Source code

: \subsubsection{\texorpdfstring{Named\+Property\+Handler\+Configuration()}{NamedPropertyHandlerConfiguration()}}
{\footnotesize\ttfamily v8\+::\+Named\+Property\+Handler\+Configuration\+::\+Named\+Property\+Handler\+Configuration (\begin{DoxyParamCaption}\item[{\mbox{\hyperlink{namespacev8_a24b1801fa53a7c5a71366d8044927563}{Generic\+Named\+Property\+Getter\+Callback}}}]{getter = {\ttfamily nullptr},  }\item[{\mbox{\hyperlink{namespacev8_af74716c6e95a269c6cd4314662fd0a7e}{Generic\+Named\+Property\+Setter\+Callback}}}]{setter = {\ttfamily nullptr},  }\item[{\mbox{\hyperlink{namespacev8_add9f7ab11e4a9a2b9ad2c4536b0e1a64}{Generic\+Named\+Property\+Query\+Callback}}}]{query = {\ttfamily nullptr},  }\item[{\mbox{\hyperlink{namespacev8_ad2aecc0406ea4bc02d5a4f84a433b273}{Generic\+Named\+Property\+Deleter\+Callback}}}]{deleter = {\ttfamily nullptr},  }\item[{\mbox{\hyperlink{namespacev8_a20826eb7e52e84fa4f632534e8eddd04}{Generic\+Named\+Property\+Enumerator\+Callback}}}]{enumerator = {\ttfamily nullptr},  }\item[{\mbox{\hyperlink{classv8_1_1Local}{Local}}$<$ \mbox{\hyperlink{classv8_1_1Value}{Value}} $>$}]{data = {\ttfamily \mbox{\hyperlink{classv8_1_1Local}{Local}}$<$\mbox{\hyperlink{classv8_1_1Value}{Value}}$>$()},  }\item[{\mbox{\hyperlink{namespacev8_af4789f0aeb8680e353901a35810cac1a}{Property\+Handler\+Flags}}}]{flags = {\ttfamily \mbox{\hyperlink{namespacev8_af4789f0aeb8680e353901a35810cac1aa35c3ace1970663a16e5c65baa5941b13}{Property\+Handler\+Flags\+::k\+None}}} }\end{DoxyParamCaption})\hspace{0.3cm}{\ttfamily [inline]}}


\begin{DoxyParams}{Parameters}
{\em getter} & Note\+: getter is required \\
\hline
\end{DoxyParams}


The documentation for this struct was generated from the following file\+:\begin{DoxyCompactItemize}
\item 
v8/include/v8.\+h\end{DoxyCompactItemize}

▶ _Activity_:
Sift the data above for lines with "DoxyParams", then copy each one.

▶ _Written answer_:
\begin{DoxyParams}{Parameters}
\end{DoxyParams}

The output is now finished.